[Extracted records]

========================================

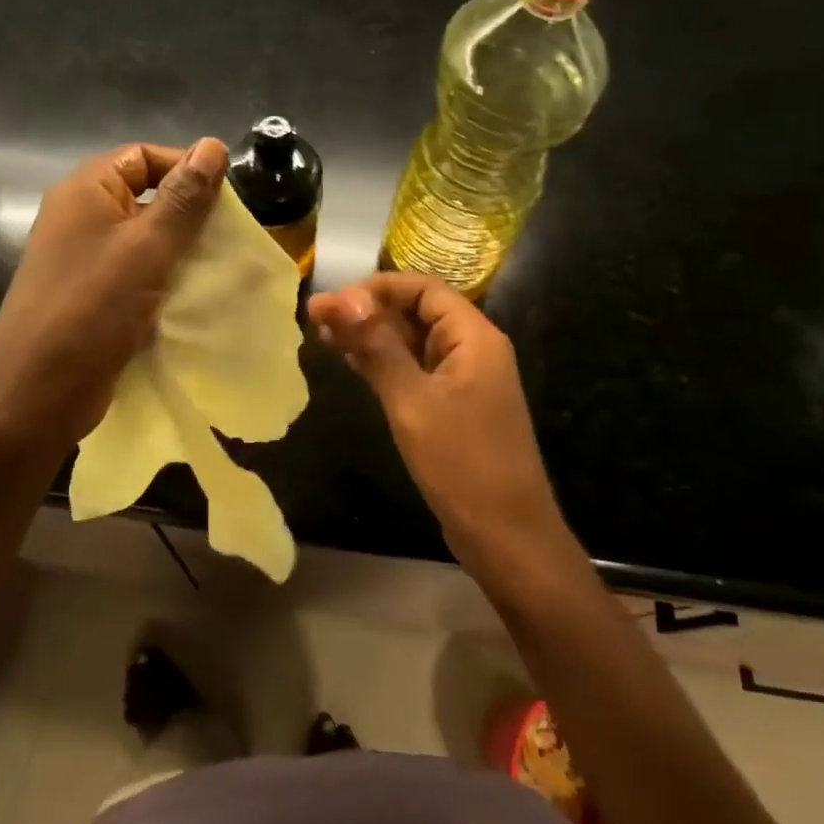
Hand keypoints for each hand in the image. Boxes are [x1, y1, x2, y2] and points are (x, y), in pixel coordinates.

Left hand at [0, 138, 228, 452]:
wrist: (39, 393)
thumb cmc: (93, 309)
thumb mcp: (147, 247)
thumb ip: (183, 198)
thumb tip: (213, 145)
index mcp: (85, 191)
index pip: (142, 155)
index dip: (185, 167)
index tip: (227, 198)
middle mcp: (80, 218)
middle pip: (144, 196)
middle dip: (188, 214)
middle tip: (227, 236)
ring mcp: (82, 260)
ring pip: (143, 239)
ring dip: (179, 250)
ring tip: (217, 267)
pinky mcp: (91, 297)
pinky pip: (135, 274)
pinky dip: (163, 280)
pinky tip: (192, 297)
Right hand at [308, 273, 580, 578]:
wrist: (507, 536)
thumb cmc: (462, 463)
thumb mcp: (412, 401)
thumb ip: (378, 346)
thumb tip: (344, 298)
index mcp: (474, 337)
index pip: (424, 289)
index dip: (377, 288)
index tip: (333, 300)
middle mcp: (473, 350)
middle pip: (418, 312)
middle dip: (369, 311)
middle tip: (316, 318)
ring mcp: (465, 380)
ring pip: (414, 342)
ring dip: (373, 336)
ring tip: (324, 336)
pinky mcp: (455, 406)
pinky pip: (417, 370)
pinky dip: (385, 363)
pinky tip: (351, 363)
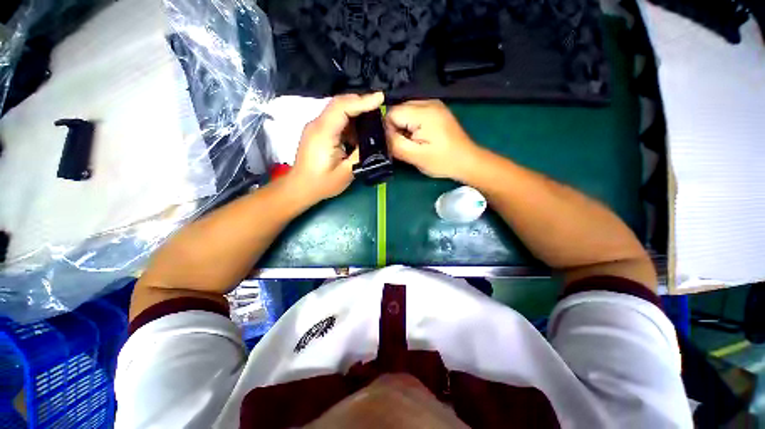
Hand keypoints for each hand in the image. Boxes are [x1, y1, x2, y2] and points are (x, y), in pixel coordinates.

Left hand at [288, 92, 384, 203]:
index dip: (362, 101)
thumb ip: (361, 154)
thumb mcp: (346, 172)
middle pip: (340, 104)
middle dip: (361, 103)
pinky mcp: (318, 131)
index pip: (342, 107)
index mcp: (323, 133)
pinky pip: (336, 120)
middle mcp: (317, 124)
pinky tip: (359, 132)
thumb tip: (375, 139)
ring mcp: (316, 127)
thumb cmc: (322, 183)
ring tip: (373, 120)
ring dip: (356, 112)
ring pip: (338, 110)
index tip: (380, 98)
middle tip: (380, 107)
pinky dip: (350, 122)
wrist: (300, 188)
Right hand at [386, 100, 478, 180]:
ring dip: (404, 128)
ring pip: (405, 112)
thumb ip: (395, 143)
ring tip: (414, 143)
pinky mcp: (437, 111)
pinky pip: (415, 114)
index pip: (391, 113)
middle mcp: (428, 102)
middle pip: (398, 111)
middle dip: (396, 128)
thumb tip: (381, 134)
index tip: (396, 145)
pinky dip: (412, 126)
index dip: (388, 130)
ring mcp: (434, 105)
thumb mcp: (415, 156)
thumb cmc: (442, 161)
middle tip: (406, 146)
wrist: (467, 161)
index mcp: (423, 112)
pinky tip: (420, 138)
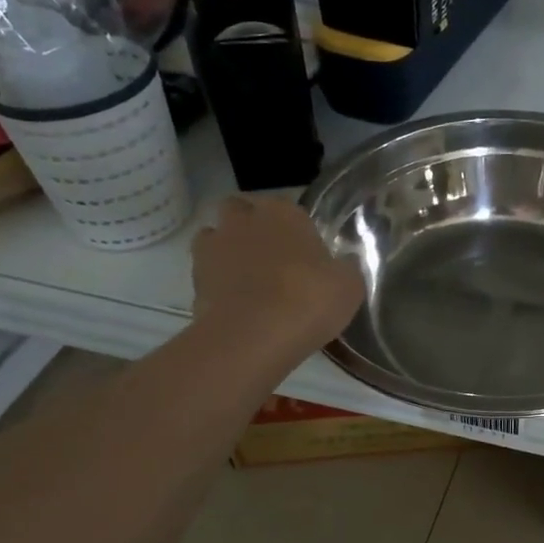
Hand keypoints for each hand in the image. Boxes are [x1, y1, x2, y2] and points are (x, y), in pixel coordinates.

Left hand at [191, 196, 363, 352]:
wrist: (253, 337)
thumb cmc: (309, 300)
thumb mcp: (349, 285)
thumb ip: (345, 268)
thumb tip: (344, 262)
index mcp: (284, 213)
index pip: (284, 205)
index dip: (292, 224)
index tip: (303, 246)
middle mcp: (244, 221)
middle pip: (240, 210)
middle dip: (251, 226)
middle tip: (272, 256)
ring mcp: (213, 248)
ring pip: (216, 237)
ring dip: (228, 250)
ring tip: (249, 279)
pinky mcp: (194, 279)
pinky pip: (207, 272)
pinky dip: (218, 282)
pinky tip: (237, 302)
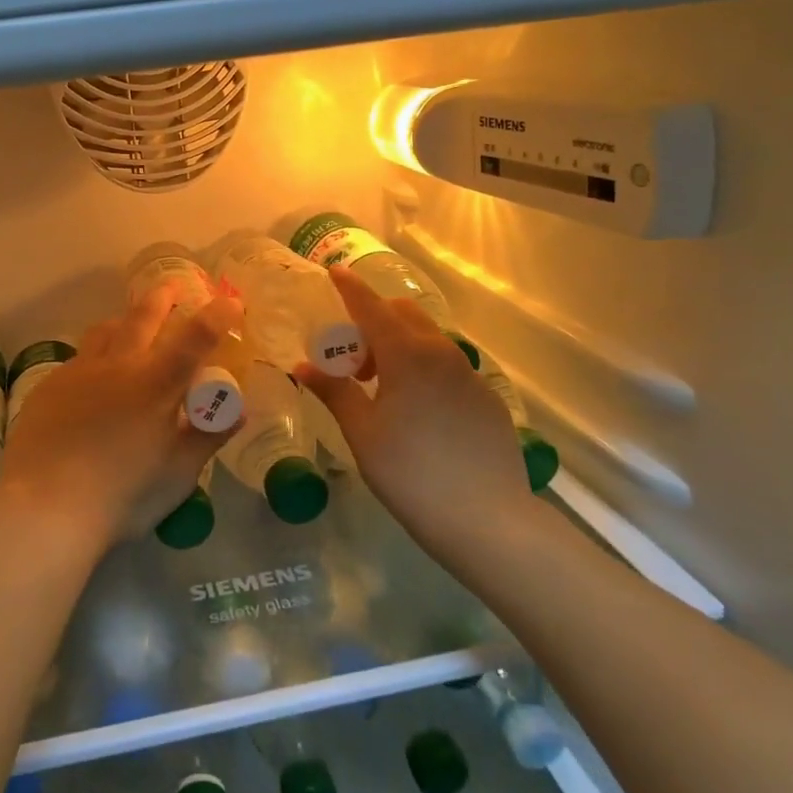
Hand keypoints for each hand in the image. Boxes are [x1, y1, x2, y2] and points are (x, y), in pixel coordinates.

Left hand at [0, 289, 243, 555]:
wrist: (45, 507)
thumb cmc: (122, 495)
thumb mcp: (178, 474)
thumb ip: (208, 436)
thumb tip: (239, 411)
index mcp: (156, 385)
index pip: (194, 338)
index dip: (216, 316)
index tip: (230, 302)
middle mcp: (119, 366)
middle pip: (143, 317)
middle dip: (162, 297)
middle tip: (171, 287)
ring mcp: (79, 372)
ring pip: (105, 330)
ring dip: (124, 320)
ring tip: (129, 322)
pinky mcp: (50, 386)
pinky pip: (78, 359)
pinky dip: (95, 356)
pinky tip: (92, 379)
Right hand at [297, 268, 535, 550]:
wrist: (489, 520)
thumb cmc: (412, 474)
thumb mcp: (363, 433)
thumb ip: (334, 392)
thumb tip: (303, 366)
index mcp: (407, 355)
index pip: (372, 307)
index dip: (351, 288)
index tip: (336, 271)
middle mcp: (441, 353)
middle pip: (404, 315)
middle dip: (375, 319)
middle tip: (352, 356)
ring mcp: (470, 375)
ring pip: (428, 339)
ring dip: (399, 343)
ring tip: (380, 385)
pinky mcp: (487, 398)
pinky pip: (448, 366)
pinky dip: (424, 367)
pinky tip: (417, 409)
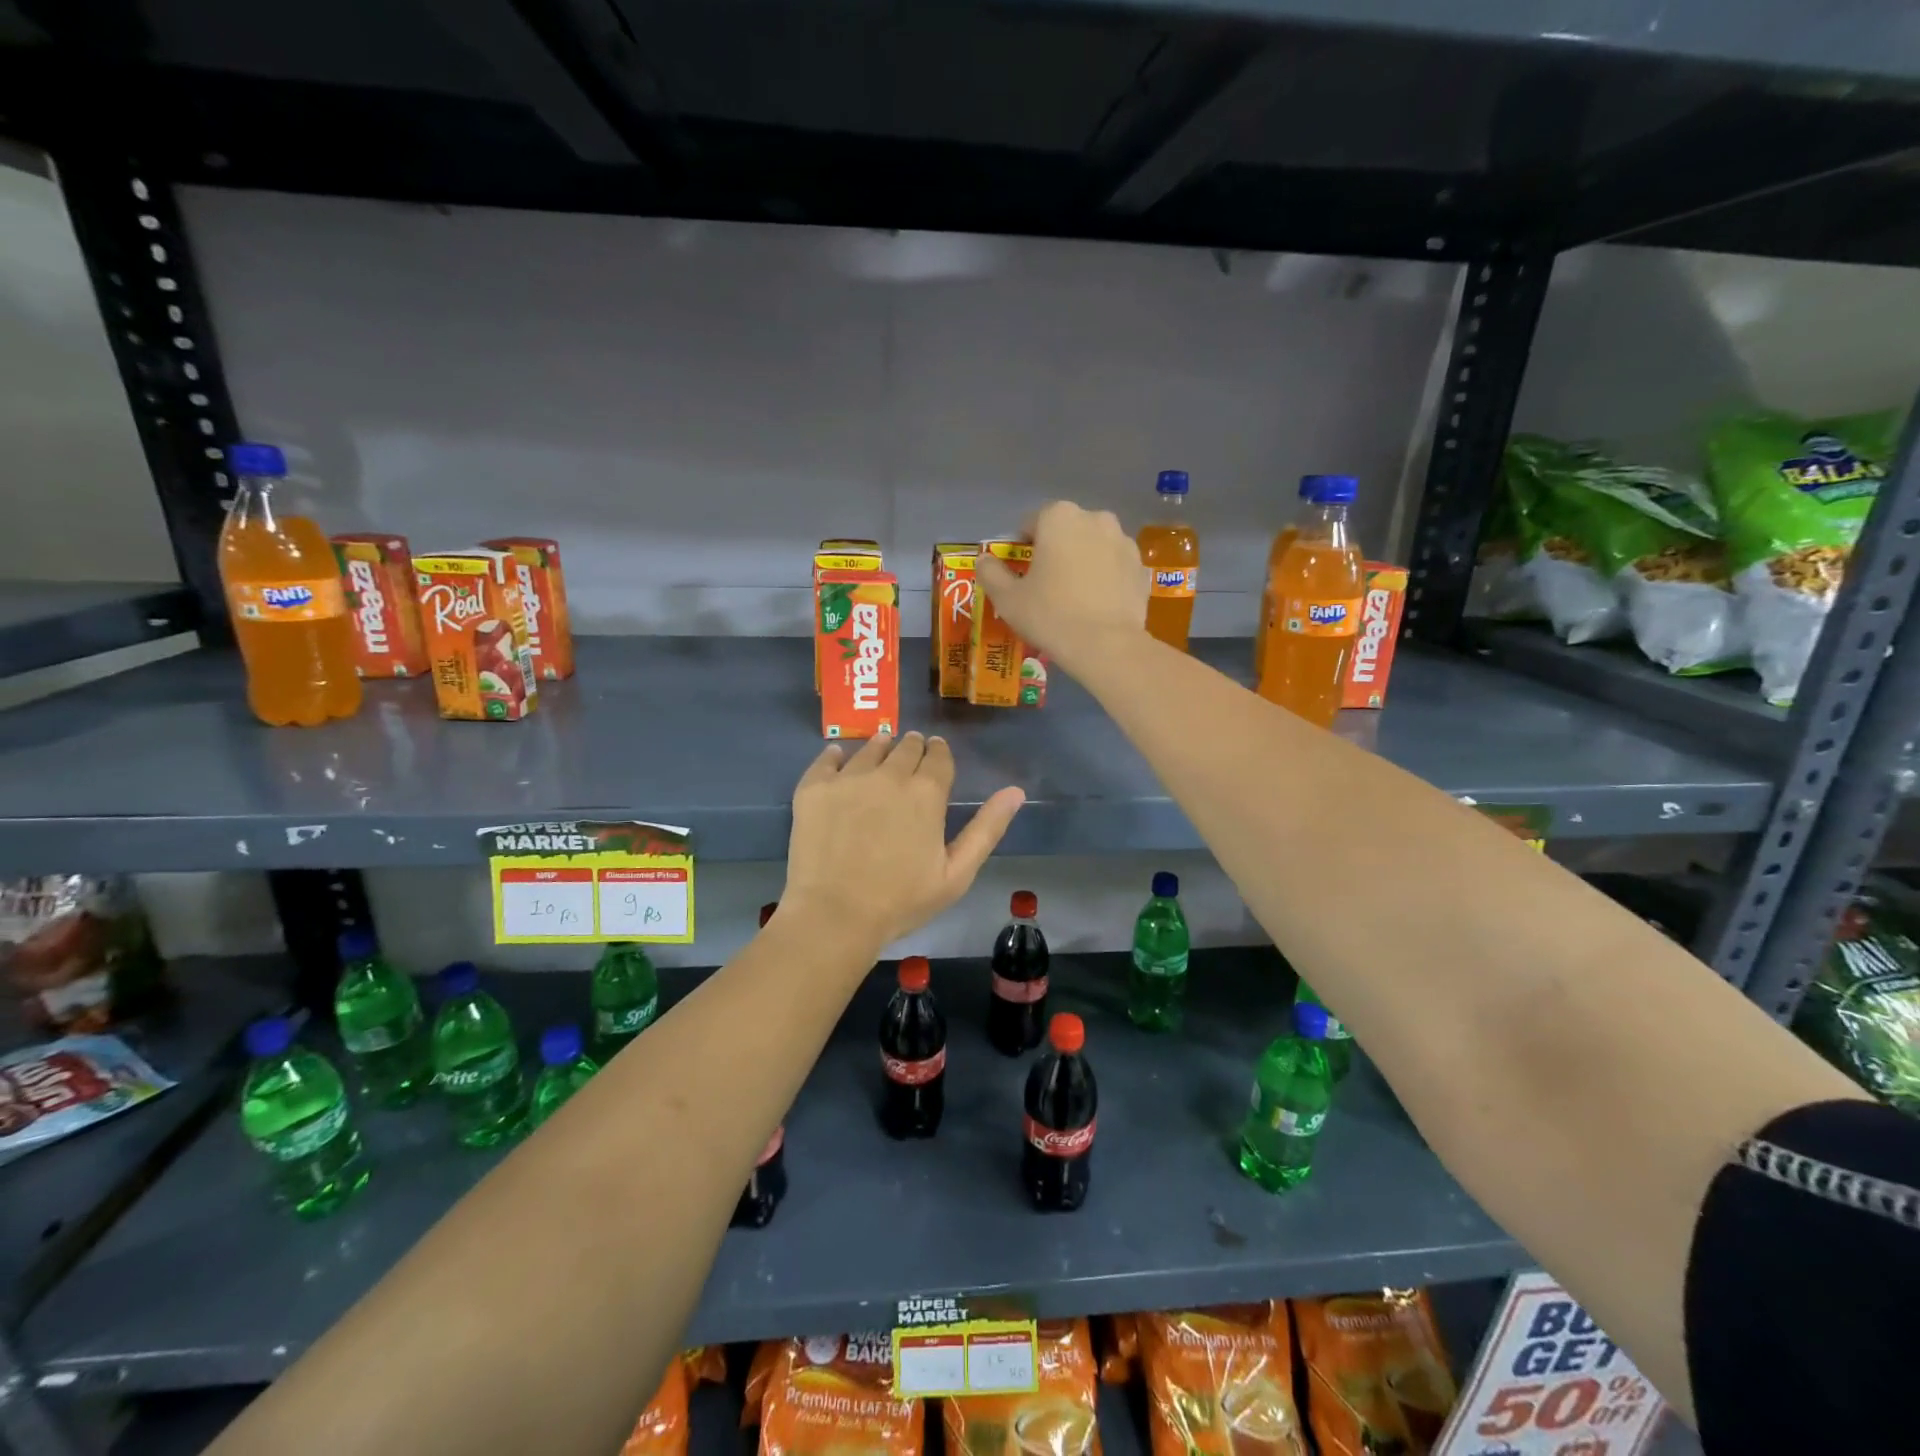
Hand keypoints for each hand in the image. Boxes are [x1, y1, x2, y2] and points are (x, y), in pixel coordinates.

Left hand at [780, 733, 1024, 957]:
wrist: (835, 916)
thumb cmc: (902, 901)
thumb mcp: (957, 873)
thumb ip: (987, 828)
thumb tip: (1016, 791)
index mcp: (927, 792)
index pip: (938, 756)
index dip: (939, 753)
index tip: (936, 754)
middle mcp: (889, 774)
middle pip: (905, 747)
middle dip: (912, 748)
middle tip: (910, 754)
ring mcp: (848, 778)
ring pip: (869, 748)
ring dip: (880, 747)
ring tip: (880, 751)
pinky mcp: (814, 788)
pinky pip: (826, 758)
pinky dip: (836, 756)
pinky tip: (838, 759)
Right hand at [974, 501, 1148, 673]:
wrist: (1106, 646)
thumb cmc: (1050, 615)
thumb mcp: (1007, 598)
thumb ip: (991, 573)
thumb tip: (984, 560)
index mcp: (1059, 517)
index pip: (1031, 523)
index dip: (1022, 548)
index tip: (1021, 574)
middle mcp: (1095, 518)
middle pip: (1066, 531)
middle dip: (1056, 551)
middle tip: (1047, 586)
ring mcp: (1124, 541)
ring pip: (1093, 547)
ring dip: (1082, 562)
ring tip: (1075, 597)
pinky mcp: (1141, 567)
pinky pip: (1114, 567)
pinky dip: (1105, 578)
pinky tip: (1097, 606)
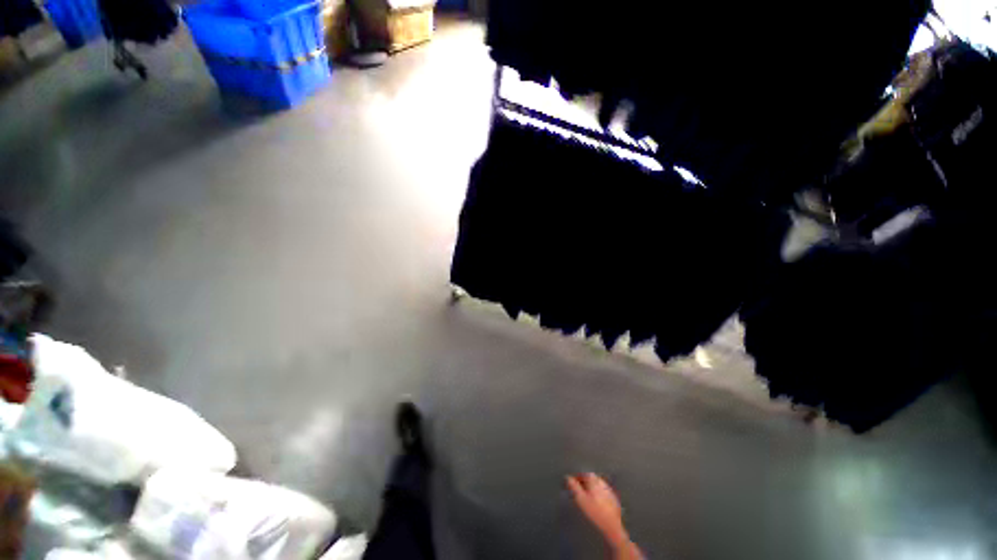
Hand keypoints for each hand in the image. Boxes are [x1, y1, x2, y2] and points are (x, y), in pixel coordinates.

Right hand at [566, 473, 627, 546]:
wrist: (612, 526)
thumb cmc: (594, 511)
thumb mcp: (580, 499)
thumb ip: (573, 486)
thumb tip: (568, 477)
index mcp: (594, 479)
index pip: (583, 473)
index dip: (577, 478)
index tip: (572, 484)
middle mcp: (602, 482)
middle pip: (591, 478)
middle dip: (584, 483)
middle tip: (578, 491)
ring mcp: (609, 490)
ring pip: (597, 486)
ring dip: (591, 489)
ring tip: (587, 498)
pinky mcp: (614, 499)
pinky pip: (604, 493)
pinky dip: (598, 495)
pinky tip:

========================================

▶ [WORK REQUEST]
Set down exactly the lines from the start of the records through the line containing "thumb tip: (381, 134)", both included, and omit the pictures.

▶ [SOLUTION TO THE EXERCISE]
Hand keypoints for each hand in the image. Boxes are [x1, y1, x2, y2] and points are (x, y), in pixel coordinates.

Left hand at [0, 138, 228, 452]:
wrist: (39, 393)
thumb cmc: (93, 309)
thumb mcp: (147, 247)
thumb ip: (183, 198)
thumb tip: (213, 145)
index mcp: (85, 191)
index pip: (142, 155)
index dip: (185, 167)
index tip: (227, 198)
middle mcp: (80, 218)
middle pip: (144, 196)
middle dip: (188, 214)
middle tip: (227, 236)
ring mcp: (82, 260)
ring pip: (143, 239)
ring dip: (179, 250)
ring tip: (217, 267)
pinky mcp: (91, 297)
pinky pip: (135, 274)
pinky dip: (163, 280)
pinky tip: (192, 297)
Right hand at [308, 273, 580, 578]:
wrist: (507, 536)
thumb cmc: (462, 463)
thumb mcp: (412, 401)
thumb ip: (378, 346)
thumb tip: (344, 298)
index mcp: (474, 337)
index pip: (424, 289)
index dip: (377, 288)
index tip: (333, 300)
middle mcp: (473, 350)
middle pip: (418, 312)
middle dip: (369, 311)
middle tip: (316, 318)
ring mcp: (465, 380)
ring pip: (414, 342)
ring dip: (373, 336)
ring tip: (324, 336)
pinky mcp: (455, 406)
pinky pip: (417, 370)
pinky dip: (385, 363)
pinky tip: (351, 363)
Hand keypoints for each hand in the image. Boxes are [x1, y1, x2, y2] and points are (x, y), in pixel coordinates.

Left hand at [288, 92, 384, 203]:
index dip: (362, 101)
thumb ip: (361, 154)
thumb mcp: (346, 172)
middle pip: (340, 104)
middle dip: (361, 103)
pinky mcp: (318, 131)
index pip: (342, 107)
index mcp: (323, 133)
pinky pip: (336, 120)
middle mcp: (317, 124)
pinky tip: (359, 132)
thumb tip: (375, 139)
ring mcp: (316, 127)
thumb cmc: (322, 183)
ring tip: (373, 120)
ring dip: (356, 112)
ring pip: (338, 110)
index tip: (380, 98)
middle tip: (380, 107)
pinky dip: (350, 122)
wrist: (300, 188)
Right hand at [386, 100, 478, 180]:
ring dip: (404, 128)
ring pip: (405, 112)
thumb ip: (395, 143)
ring tip: (414, 143)
pinky mcp: (437, 111)
pinky pip: (415, 114)
index pip: (391, 113)
middle mcp: (428, 102)
middle pip: (398, 111)
middle dip: (396, 128)
thumb tip: (381, 134)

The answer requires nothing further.